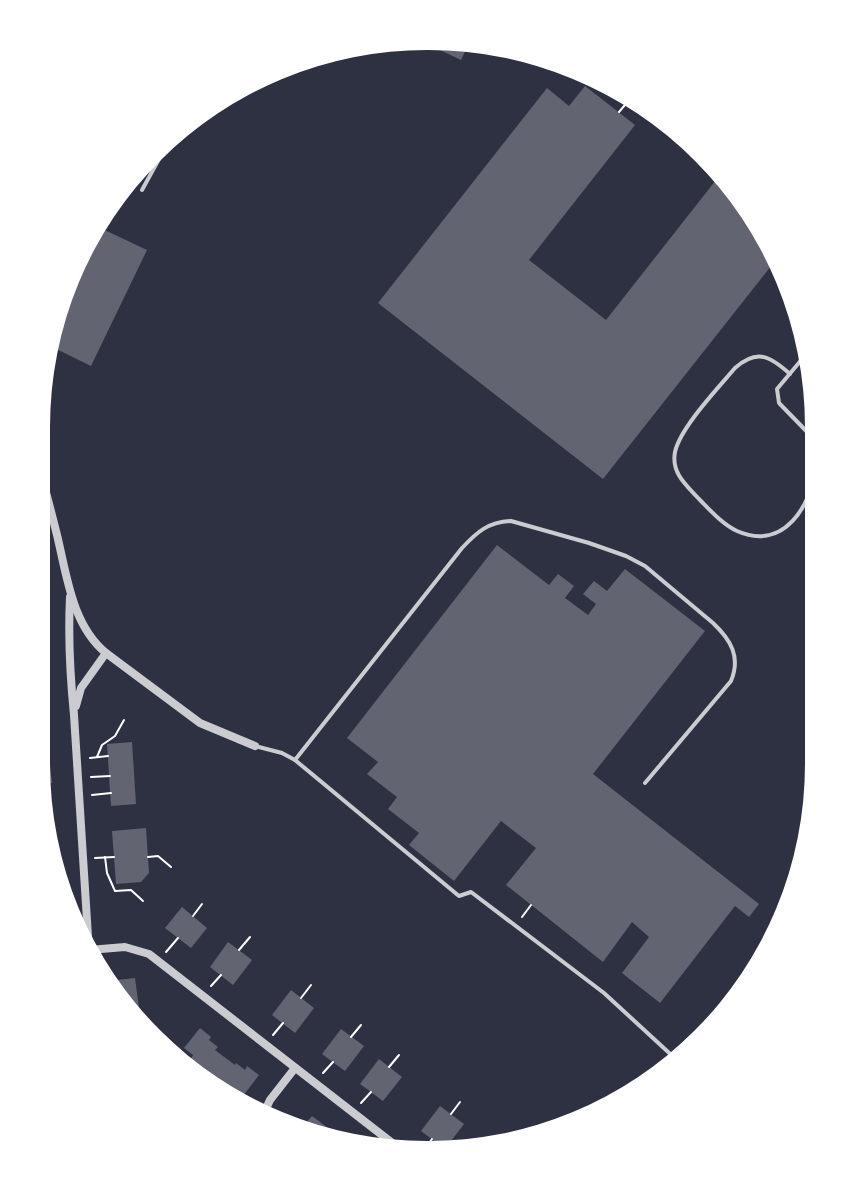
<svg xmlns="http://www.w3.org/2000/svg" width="855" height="1191" font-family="Raleway,sans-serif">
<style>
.building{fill:#626471}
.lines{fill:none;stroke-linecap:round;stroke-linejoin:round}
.path{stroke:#fff;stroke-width:2}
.service{stroke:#caccd0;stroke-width:4}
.minor{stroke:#caccd0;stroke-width:8}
</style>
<rect width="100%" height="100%" fill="#2d3142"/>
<!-- building -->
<g class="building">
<polygon points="454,37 470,41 461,60 421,41"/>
<polygon points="585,86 635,125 529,260 606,320 716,180 743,202 779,256 603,479 378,303 547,88 569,106"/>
<polygon points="94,225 147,250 91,366 46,344 89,231"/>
<polygon points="497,545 549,585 558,574 574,586 565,598 588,615 596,604 583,594 594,581 607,591 625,569 705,631 593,774 759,904 749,917 735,906 660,1003 622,973 649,937 632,922 603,962 506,885 536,848 501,821 454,881 409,845 419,833 388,809 397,797 367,774 378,762 347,738"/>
<polygon points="38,666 43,666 45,694 37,694"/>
<polygon points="45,708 47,740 36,741 37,709"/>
<polygon points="132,742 136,804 111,806 107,744"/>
<polygon points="48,751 52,783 39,785 36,752"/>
<polygon points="51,797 54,826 44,827 41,798"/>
<polygon points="146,828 149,873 141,882 116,884 112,831"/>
<polygon points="55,840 57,873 53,873 49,865 46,841"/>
<polygon points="182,907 207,928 191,948 165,928"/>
<polygon points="228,942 252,960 233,985 210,967"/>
<polygon points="135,978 139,1008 127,1010 119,1001 117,980"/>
<polygon points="291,990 314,1008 295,1033 272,1015"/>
<polygon points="200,1028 211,1037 209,1040 218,1047 215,1050 235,1065 236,1063 245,1070 247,1066 259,1075 243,1096 223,1083 221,1086 198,1068 199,1066 191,1059 193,1055 184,1048"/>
<polygon points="341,1029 364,1046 345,1071 322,1054"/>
<polygon points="379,1059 402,1077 383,1101 360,1084"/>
<polygon points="440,1106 464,1124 445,1149 421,1131"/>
<polygon points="312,1116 332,1131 326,1139 300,1130"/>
</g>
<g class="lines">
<!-- path -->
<g class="path">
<polyline points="619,112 630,99"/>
<polyline points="97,757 102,745 115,736 124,720"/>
<polyline points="90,758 108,756"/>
<polyline points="91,777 110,776"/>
<polyline points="92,795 111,793"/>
<polyline points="105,857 107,873 115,891 131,890 143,901"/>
<polyline points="148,857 158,856 171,867"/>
<polyline points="95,858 114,857"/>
<polyline points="193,916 202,904"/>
<polyline points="522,917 531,905"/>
<polyline points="239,950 250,937"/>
<polyline points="166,952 178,938"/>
<polyline points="211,986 221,975"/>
<polyline points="301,998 311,985"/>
<polyline points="273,1035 283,1023"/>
<polyline points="351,1037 361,1025"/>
<polyline points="389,1067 399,1055"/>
<polyline points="323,1073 333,1062"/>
<polyline points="361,1103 371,1092"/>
<polyline points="451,1114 460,1102"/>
<polyline points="424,1150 432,1139"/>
</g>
<!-- service -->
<g class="service">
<polyline points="142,190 159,159 158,147"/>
<polyline points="808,352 777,389 779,403 816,441"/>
<path d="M790,374c-19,-17 -32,-26 -55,-6 -17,20 -55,60 -60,84 -4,21 11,33 24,47 11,11 23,25 38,32 47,21 75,-26 79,-66"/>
<polyline points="255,746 282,753 295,760 459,896 471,892 604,993 679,1062"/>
<path d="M295,760l167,-212c15,-16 26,-26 49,-27l78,22 37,13 19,10 68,57c18,17 28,34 18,58l-86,102"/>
</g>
<!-- minor -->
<g class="minor">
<path d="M41,475c6,20 11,40 16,60 10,41 15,90 49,118l94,70 55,23"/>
<path d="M70,597c-2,40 0,78 4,118l15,237"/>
<polyline points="76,706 81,688 106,653"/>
<polyline points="89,950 125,947 149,954 400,1149"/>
<polyline points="262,1117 270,1100 295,1068"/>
</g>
</g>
<!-- crop -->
<path d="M0 0H855V1191H0ZM427 50H428A377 377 0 0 1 805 427V764A377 377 0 0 1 428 1141H427A377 377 0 0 1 50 764V427A377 377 0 0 1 427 50Z" fill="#fff" fill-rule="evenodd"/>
</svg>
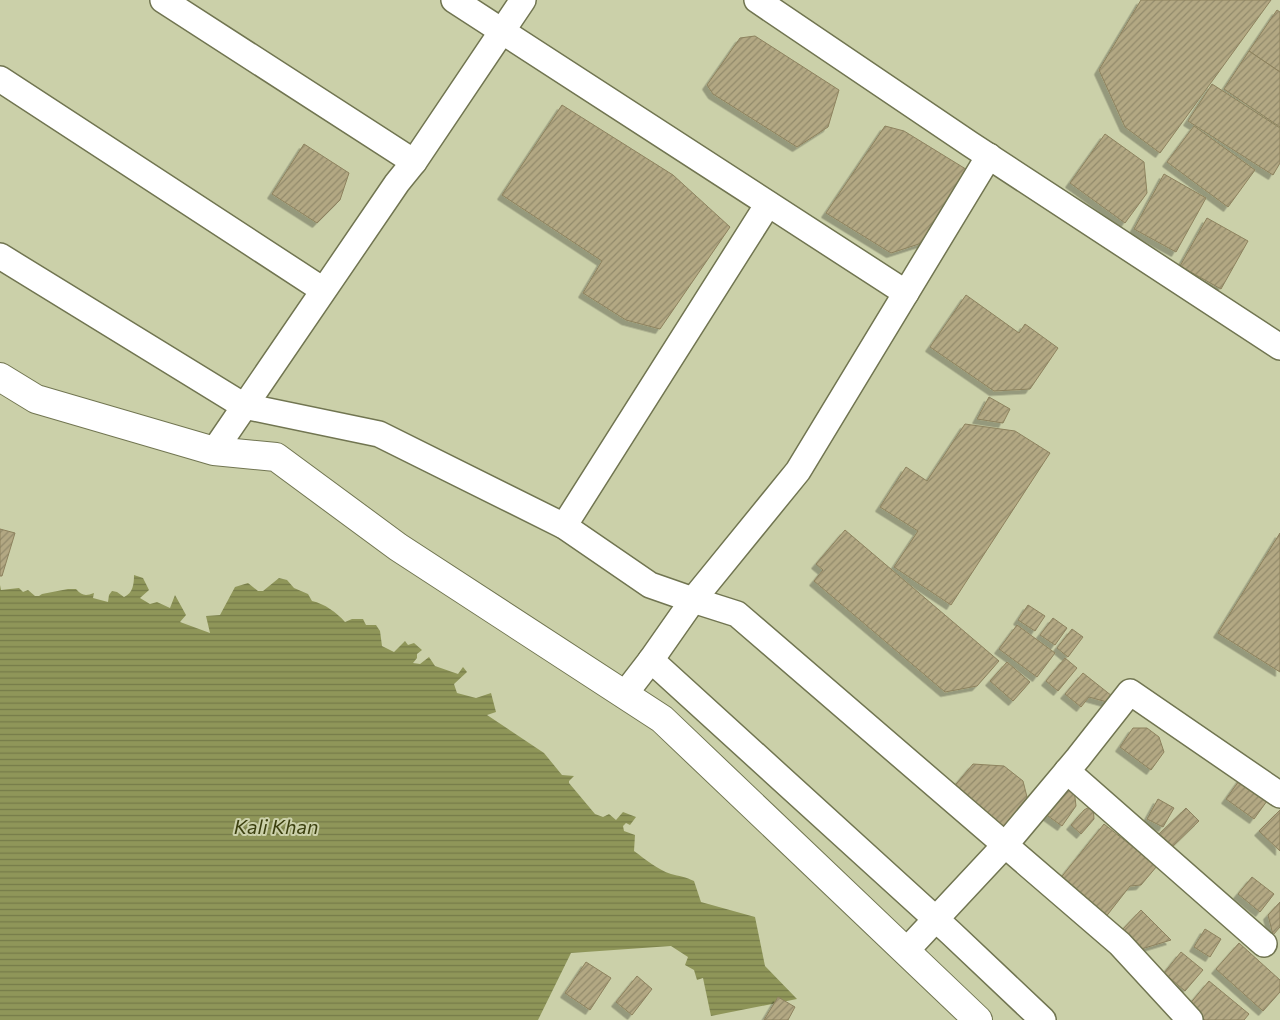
<svg xmlns="http://www.w3.org/2000/svg" width="1280" height="1020" viewBox="0 0 1280 1020" font-family="Commissioner,sans-serif">
<defs>
<pattern id="water-rules" width="6" height="5" patternUnits="userSpaceOnUse" patternTransform="scale(1.25)"><rect width="6" height="5" fill="#8f9659"/><path d="M0 2.5h6" fill="none" stroke="#757b49"/></pattern>
<pattern id="building-hatch" width="6" height="6" patternUnits="userSpaceOnUse" patternTransform="scale(1.25)"><rect width="6" height="6" fill="#b3a883"/><path d="M-1 1l2-2M0 6l6-6M5 7l2-2" fill="none" stroke="#928a6b"/></pattern>
<filter id="shadow"><feDropShadow dx="-4.5" dy="4.5" stdDeviation="0" flood-color="#0004"/></filter>
</defs>
<rect width="100%" height="100%" fill="#cbd0a9"/>
<path fill="url(#water-rules)" d="M134,575L143,578L149,590L140,598L150,604L157,602L170,608L175,595L186,615L180,622L210,633L206,616L220,615L235,587L248,583L258,591H263L279,578L287,580L294,588L308,594L312,601C325,604 336,612 345,622L352,619H363L366,625H376L380,631L382,646L394,652L405,641L408,645L414,643L422,650L417,654V658L413,663L420,664L429,657L435,666L458,674L463,667L467,672L454,684L457,693L476,698L491,693L496,712L487,715L544,753L562,775L574,776L569,781V783L595,814L603,817L609,814L616,820L623,812L636,817L630,825L626,823L623,826L624,831L635,835L634,851C645,859 658,870 671,874C679,876 686,877 694,881L701,902L755,917L765,966L797,999L711,1016L703,978L697,980L694,970L685,965L688,957L671,946L571,953L538,1020H0V585L1,590L19,588L23,592L28,590L35,596H39L42,594L68,589H76C82,596 86,596 94,593L93,598L108,602L109,595L112,591L117,592L124,597C133,593 134,584 134,575Z"/>
<g fill="url(#building-hatch)" stroke="#8d825e" filter="url(#shadow)">
<path d="M1141,0H1271L1160,153L1125,127L1099,70Z"/>
<path d="M1277,10L1280,12V72L1249,51Z"/>
<path d="M755,36L839,90L828,127L797,147L713,94L707,85L740,38Z"/>
<path d="M1249,51L1280,72V127L1224,89Z"/>
<path d="M1212,84L1280,128V163L1273,175L1188,121Z"/>
<path d="M562,105L673,175L730,227L660,329L626,320L583,293L602,261L502,195Z"/>
<path d="M885,126L904,131L969,171L922,243L891,253L826,213Z"/>
<path d="M1194,126L1255,170L1228,207L1167,162Z"/>
<path d="M1105,134L1144,162L1147,193L1125,223L1070,183Z"/>
<path d="M304,144L349,173L340,200L317,223L272,194Z"/>
<path d="M1164,174L1206,198L1176,252L1134,229Z"/>
<path d="M1207,218L1248,241L1221,289L1180,266Z"/>
<path d="M966,295L1019,333L1025,324L1058,348L1030,389L994,391L930,347Z"/>
<path d="M989,397L1010,409L1003,423L977,419Z"/>
<path d="M965,424L1015,431L1050,453L951,605L894,567L918,531L880,507L906,467L927,481Z"/>
<path d="M0,529L15,533L2,576H0Z"/>
<path d="M845,530L999,661L977,686L945,692L814,581L823,570L816,564Z"/>
<path d="M1280,533V672L1218,633Z"/>
<path d="M1028,605L1045,616L1035,631L1018,620Z"/>
<path d="M1053,618L1067,628L1055,645L1040,635Z"/>
<path d="M1017,625L1055,653L1037,677L999,649Z"/>
<path d="M1072,629L1083,637L1068,657L1057,648Z"/>
<path d="M1065,658L1077,668L1058,691L1046,681Z"/>
<path d="M1007,662L1030,682L1013,701L990,681Z"/>
<path d="M1083,673L1112,696L1107,702L1089,697L1081,707L1065,694Z"/>
<path d="M1133,728H1147L1159,737L1164,752L1151,770L1120,747Z"/>
<path d="M973,764L1004,766L1023,781L1028,801L1001,832L952,789Z"/>
<path d="M1244,774L1272,794L1254,819L1226,799Z"/>
<path d="M1074,789L1076,806L1062,826L1041,811L1056,791Z"/>
<path d="M1158,799L1174,808L1163,827L1147,819Z"/>
<path d="M1093,805L1094,819L1081,834L1071,825L1084,810Z"/>
<path d="M1186,808L1199,821L1169,850L1157,836Z"/>
<path d="M1280,810V851L1259,831Z"/>
<path d="M1104,824L1157,866L1141,885L1130,886L1101,923L1055,885Z"/>
<path d="M1252,877L1274,894L1260,912L1238,894Z"/>
<path d="M1280,902V927L1273,935L1268,915Z"/>
<path d="M1141,910L1171,940L1138,950L1120,932Z"/>
<path d="M1205,929L1221,939L1210,957L1194,947Z"/>
<path d="M1239,943L1280,980V992L1263,1011L1216,969Z"/>
<path d="M1181,952L1203,970L1185,991L1164,973Z"/>
<path d="M586,962L611,978L590,1010L565,993Z"/>
<path d="M637,976L652,989L632,1015L616,1002Z"/>
<path d="M1209,981L1249,1014L1244,1020H1205L1188,1006Z"/>
<path d="M778,997L795,1007L788,1020H764Z"/>
</g>
<g fill="none" stroke-linecap="round" stroke-linejoin="round">
<g stroke="#717551" stroke-width="28">
<g id="street">
<path d="M163,0L414,162"/>
<path d="M454,0L906,293"/>
<path d="M757,0L970,144L1280,347"/>
<path d="M0,79L323,290"/>
<path d="M0,256L244,406L379,434L564,526L650,585L693,600L737,614L1120,944L1190,1020"/>
<path d="M214,451L397,183L414,162L523,0"/>
<path d="M564,526L768,204"/>
<path d="M651,660L951,933L1043,1020"/>
<path d="M624,695L651,660L693,600L798,471L989,156"/>
<path d="M1067,771L1264,944"/>
<path d="M906,951L1005,845L1078,758L1130,692L1280,795"/>
</g>
</g>
<g stroke="#717551" stroke-width="30">
<path id="secondary" d="M0,377L36,399L214,451L276,457L398,547L662,719L978,1020"/>
</g>
<use href="#street" stroke="#fff" stroke-width="25"/>
<use href="#secondary" stroke="#fff" stroke-width="28"/>
</g>
<g text-anchor="middle" dominant-baseline="central" stroke-width="4" stroke-linejoin="round" paint-order="stroke">
<g font-size="20" font-style="italic" fill="#3c400f" stroke="#cbd0a9">
<text x="276" y="826">Kali Khan</text>
</g>
</g>
</svg>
○ ○ ○ ○ ○ ○ ○
Instructions to follow ->
"lines" is the word to look for; copy every line of the data that has it.

Answer to this problem ->
.lines{fill:none;stroke-linecap:round;stroke-linejoin:round}
<g class="lines">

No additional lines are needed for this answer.